Für den Kram, für den ich noch Windows noch alle paar Wochen starten musste, habe ich mir nun nen Mac Mini als Daily Driver und Always-On-Gerät hingestellt. Damit muss ich nicht mehr jeden Tag meinen stromhungrigen PC anschmeißen, kann aber sofort ohne Bootzeiten (und laute Lüfter) loslegen.

Ich habe das Gefühl, dass Windows sich immer weiter von dem wegentwickelt, was Nutzer eigentlich haben wollen (eine Kiste, auf der einfach der Standardkram läuft). Immer mehr Werbung und KI, was kaum jemand will, kommt stattdessen..
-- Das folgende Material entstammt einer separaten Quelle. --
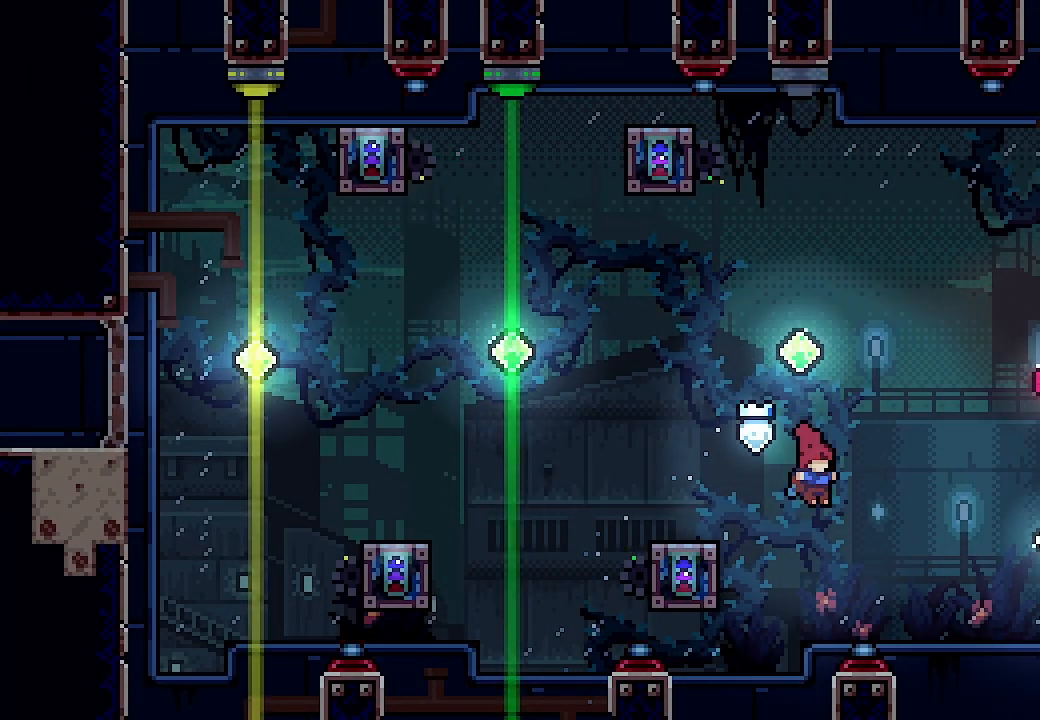
{"buttons": [], "left_stick": "center", "events": [[33, "A", "up"], [67, "DPAD_UP", "up"], [167, "L2", "up"], [300, "START", "down"], [367, "START", "up"]]}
Die Masse ist (noch) zu faul für einen Umstieg. Windows lebt, weil alle es kennen und wenige sich einen Umstieg zutrauen. Gleiches gilt für die Softwarehersteller, wenn auch aus monetären Gründen, weshalb sie hauptsächlich Windows (und Mac) bedienen.

Zumindest was Gaming angeht, ist man aber schon seit einigen Jahren (Steam sei Dank), aber nicht mehr wirklich von Windows abhängig, insbesondere mit ner AMD Karte. Je mehr unliebsame Featuers MS einbaut, desto mehr werden abwandern, vllt erreicht man dann irgendwann auch eine krtische Masse, welche die Softwarehersteller zum Umdenken bewegt (z.B. Adobe), und mehr kommerzielle Software auf Linux vertrieben wird. Das würde dann weiter den Niedergang von Windows beschleunigen.

Wirklich brauchen tut man Windows an sich eigentlich nicht (mehr). Nur die Infrastruktur drumherum.